Volume 37, Issue 4, April 2002

Since September11...

Debating Over the Skyscrapers Future

The Sears Tower is now one of the tallest buildings in the United States, but architects are wondering if any more like it will ever be built after the attacks of September 11.

The National Building Museum in Washington, D.C., recently brought together a panel of architects, engineers and professors to answer a question that has been on the minds of many since September 11: "do skyscrapers have a future?" (See October USGlass, page 64, for related story.)

The moderator was Robert Campbell, an architecture critic for The Boston Globe, who led a panel that concluded that despite these tragic events, skyscrapers will live on—even if they are looked upon differently, and more cautiously, than in the past.

"A skyscraper is our unique contribution to architecture," said Witold Rybcznyski, author and professor of architecture and urbanism at the University of Pennsylvania. "They're novel, and this is a country of trying new things. They're about technology, and America has always been about technical innovation … The skyscraper does have a future. We just need to be more skillful in the way we design them."

However, some on the panel—including Leon Krier, a British architect, disagreed. "Tall buildings are vicious and immoral," Krier said.
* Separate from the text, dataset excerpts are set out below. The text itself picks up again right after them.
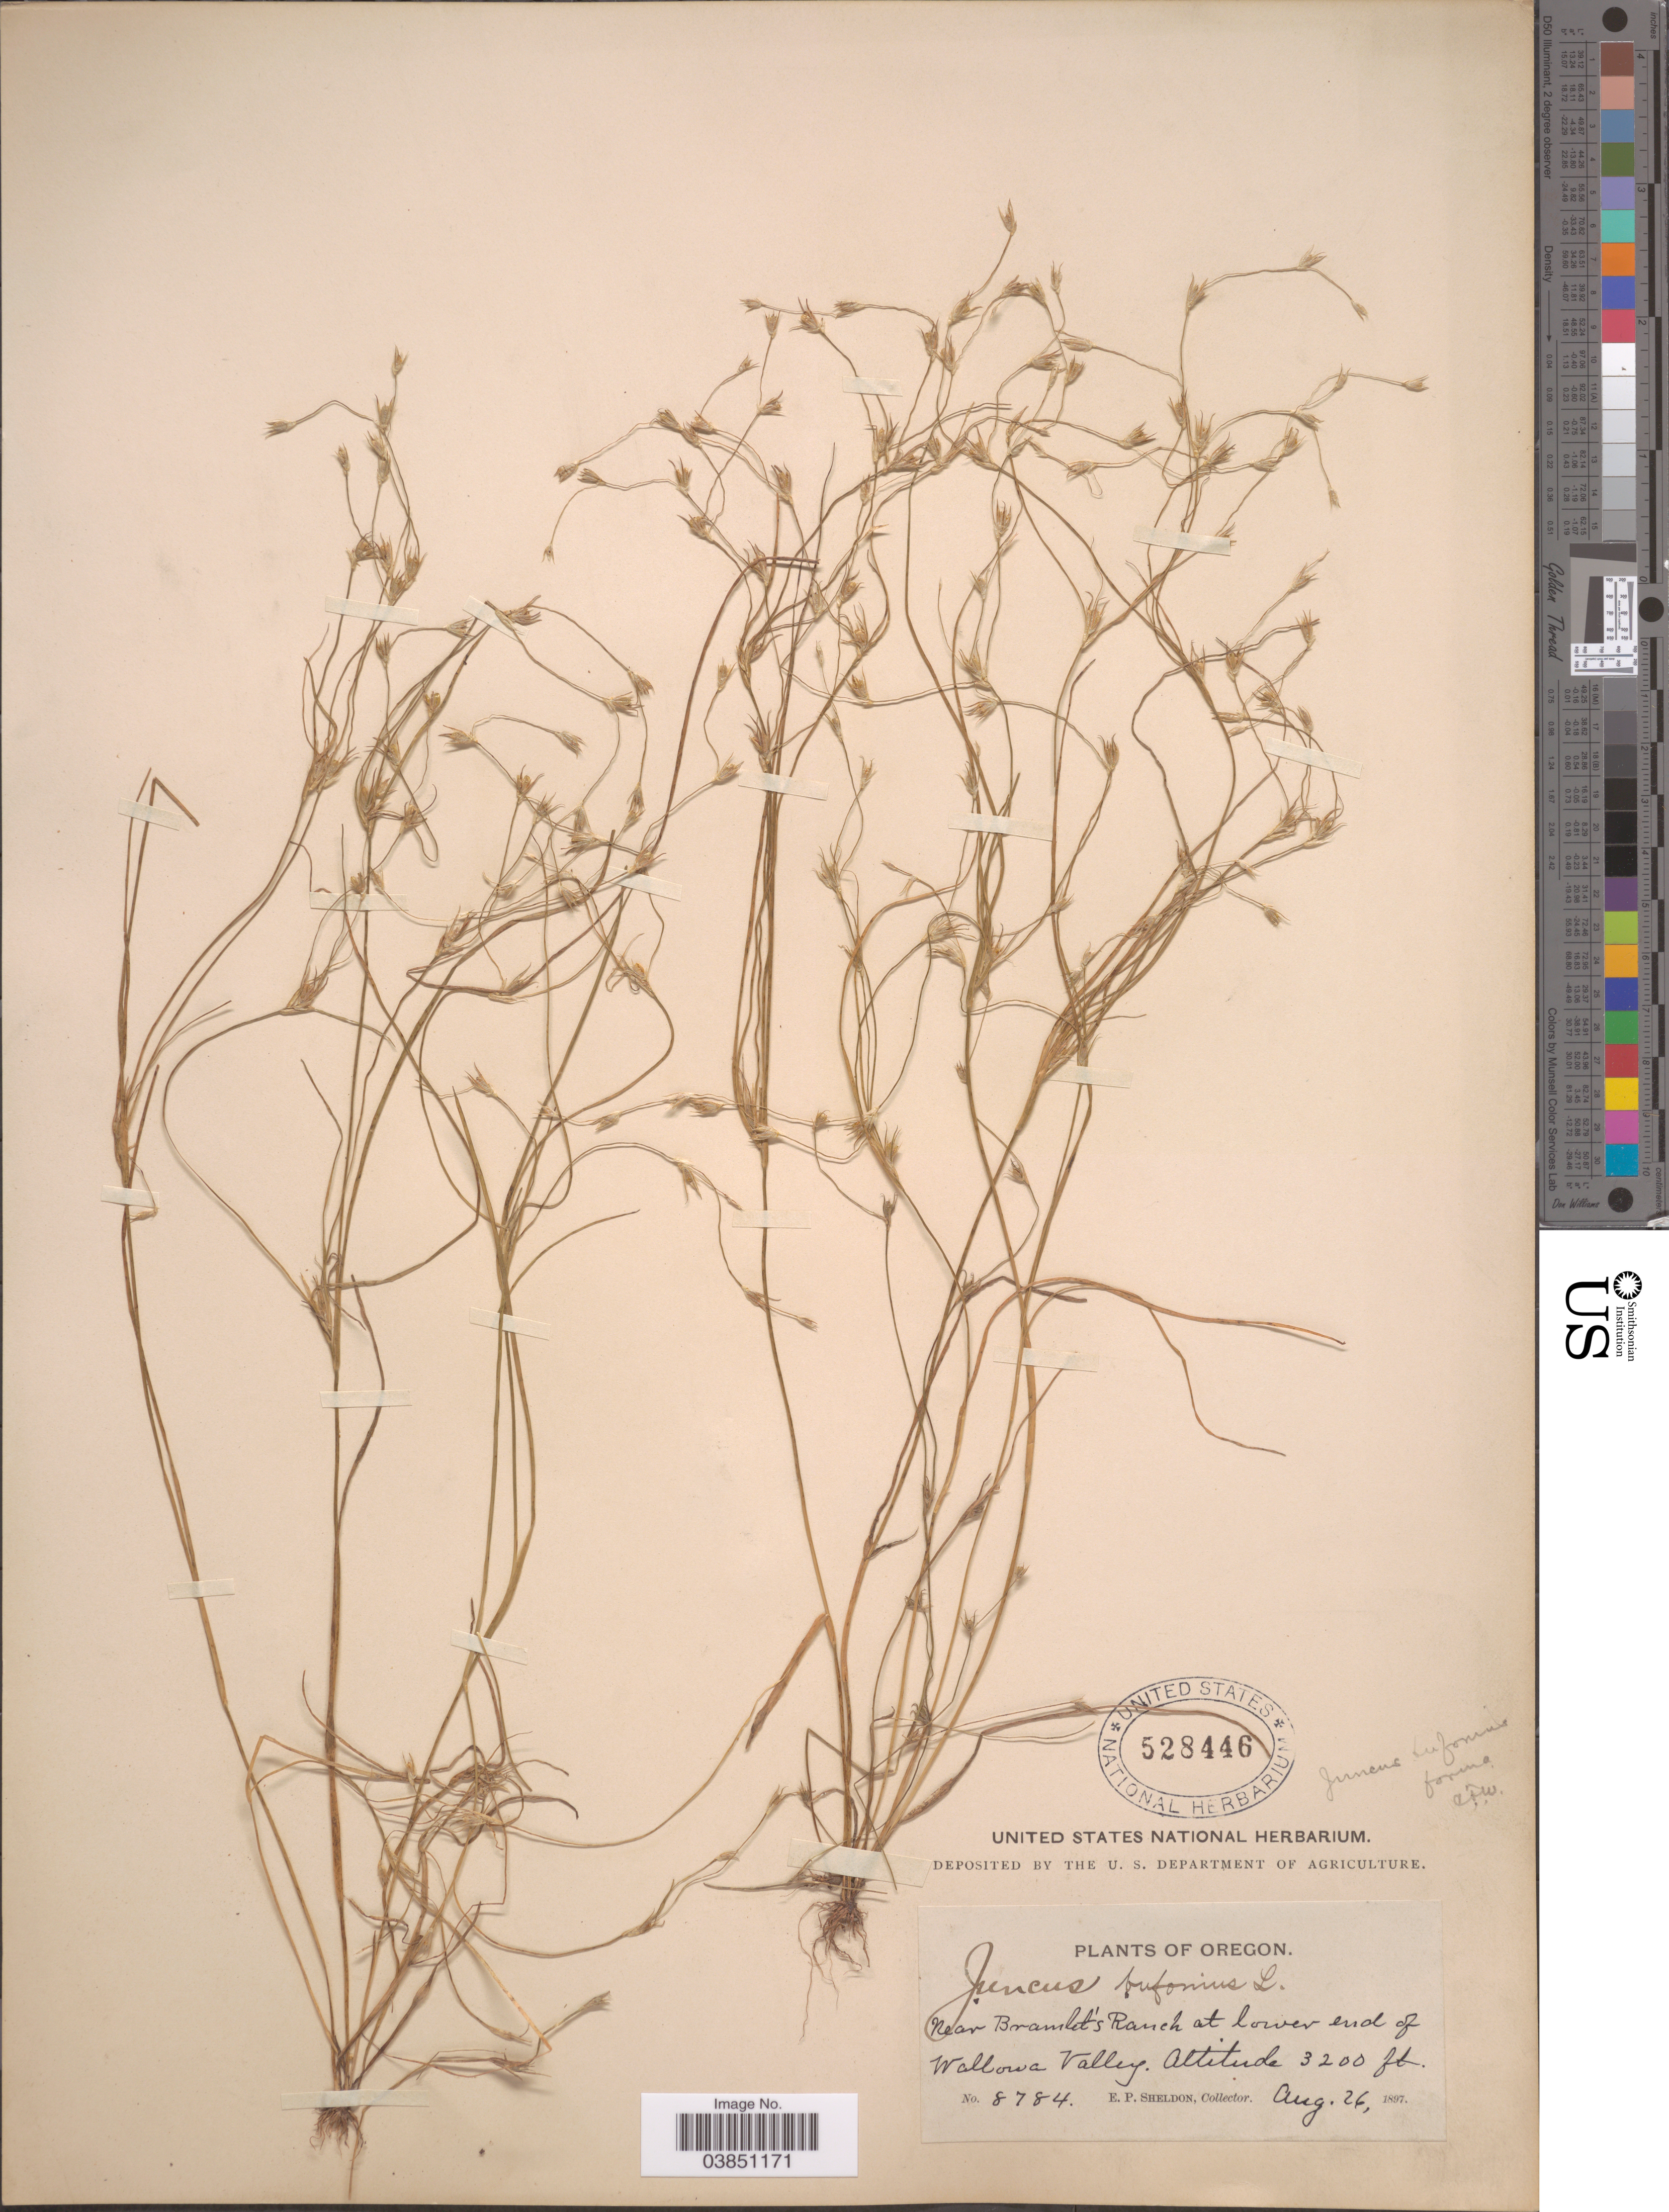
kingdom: Plantae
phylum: Tracheophyta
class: Liliopsida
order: Poales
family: Juncaceae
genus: Juncus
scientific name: Juncus bufonius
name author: L.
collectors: E. P. Sheldon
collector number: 8784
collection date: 1897-08-26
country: United States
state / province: Oregon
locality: Near Bramlet's Ranch at lower end of Wallowa Valley.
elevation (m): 975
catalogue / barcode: US 528446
ASA Reports Findings on Pentagon's Resilience
The American Subcontractors Association (ASA) has done an extensive study on the structure of the Pentagon and its resilience in the attacks of September 11—including research on an unbroken glass display case just 40 feet from where the Boeing 757 crashed into the building. ASA attributes this resilience to planning on the part of those at the building. The part of the Pentagon that was hit had been renovated and equipped with a number of blast-resistant features, including new windows, according to Lee Evey, the official in charge of the renovations.

"I'm here to tell you that had we not undertaken this effort in the building, this could have been much, much worse," Evey said.

In addition, the renovation included the placement of steel beams to reinforce the existing concrete structure and the placing of Kevlar inside the walls between the frames to offer protection from shrapnel.

Glass Companies Donate to Recovery Efforts
While people from around the world are assisting in the ongoing recovery efforts from September 11, a number of companies in the glass industry are donating supplies to these works.

Kingsport, Tenn.-based AFG Industries has donated 300 pounds of glass to Baldwin High School in Pittsburgh. The glass will be used by volunteer teachers and students to make 100 flag cases for the families of the September 11 tragedy.

AFG's Cinnaminson, N.Y., plant, the nearest to Pittsburgh, shipped the glass.

Oldcastle Glass Inc. has donated $800,000 to the American Red Cross, New York Times 9/11 Neediest Fund and the United Way. The Oldcastle Disaster Relief Fund received $400,000 from company employees at its locations throughout North America. The fund was established following the terrorist attacks in Washington, D.C., and New York. The company sent $415,000 to the Red Cross in October and planned to send the balance to the other two organizations once all of the donations had been received.